I was wondering how to care for this plant? In case it makes any difference, I plan on trying to grow it in my living room, under low light, with average humidity (30-50% during the winter). And currently have it in my terrestrial mix


----------



## littlefrog (Sep 13, 2005)

I don't think you'll have any problems with growing it the way you describe. It does tend to go a little dormant in the winter, especially with lower humidity and temperatures. They can look pretty terrible, don't give up, they come back.

Don't let them dry out completely if they are actively growing. When/if dormant, cut back on the water.


----------



## frogparty (Dec 27, 2007)

Easy to grow for sure. 30% humidity is a bit low but nothing an occasional misting won't help. Summer bloomer for me, definitely an underrated jewel orchid


----------



## Brotherly Monkey (Jul 20, 2010)

littlefrog said:


> I don't think you'll have any problems with growing it the way you describe. It does tend to go a little dormant in the winter, especially with lower humidity and temperatures. They can look pretty terrible, don't give up, they come back.
> 
> Don't let them dry out completely if they are actively growing. When/if dormant, cut back on the water.

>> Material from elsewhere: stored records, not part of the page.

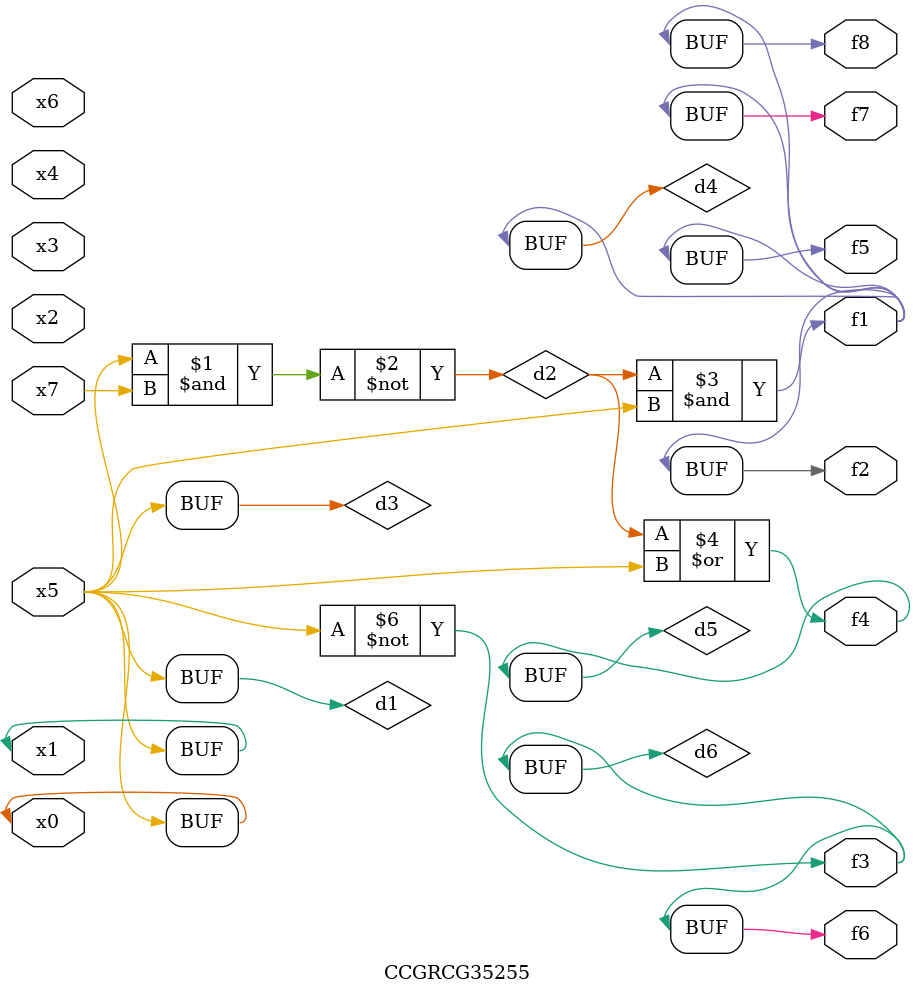
<source format=v>
module CCGRCG35255(
	input x0, x1, x2, x3, x4, x5, x6, x7,
	output f1, f2, f3, f4, f5, f6, f7, f8
);

	wire d1, d2, d3, d4, d5, d6;

	buf (d1, x0, x5);
	nand (d2, x5, x7);
	buf (d3, x0, x1);
	and (d4, d2, d3);
	or (d5, d2, d3);
	nor (d6, d1, d3);
	assign f1 = d4;
	assign f2 = d4;
	assign f3 = d6;
	assign f4 = d5;
	assign f5 = d4;
	assign f6 = d6;
	assign f7 = d4;
	assign f8 = d4;
endmodule

</source>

Ha~!!! Yeah, like two weeks ago I figured it for dead, but today, to my surprise, noticed some new growth. So I figured I would repot and move it someplace warmer (was growing on the cool side). To see if I saw any improvement


----------



## boabab95 (Nov 5, 2009)

I love these orchids!! very easy to care for... BUT, i find they are prone to "sunburnt" leaves with even a little bit too much light...

this is how i grow mine, its with a L.discolour and L.discolor 'alba'...

it has about 1.5'' of sphagnum moss and bark, then like 6'' of leaf litter. it's in the corner of my room with the closest light being about 10' away.


----------



## candm519 (Oct 15, 2006)

This came in named Cyclopogon wexleyanus, and is happy living at the dimmer end of my big mixed tank, (pic taken when fairly newly planted). 

It hasn't flowered yet, but the foliage appears very similar to Sarcoglottis. Is it a different plant?

When I planted this, I buried all the visible roots, but subsequent growth indicates it probably would prefer the crown at surface level, with some fat furry white roots showing.

For me, it has spread only vegetatively. Like some other jewel orchids, it tends to grow tall, flop over, and grow new crowns from nodes touching soil. I expect it would like some leaf litter too, seeing your pictures.


----------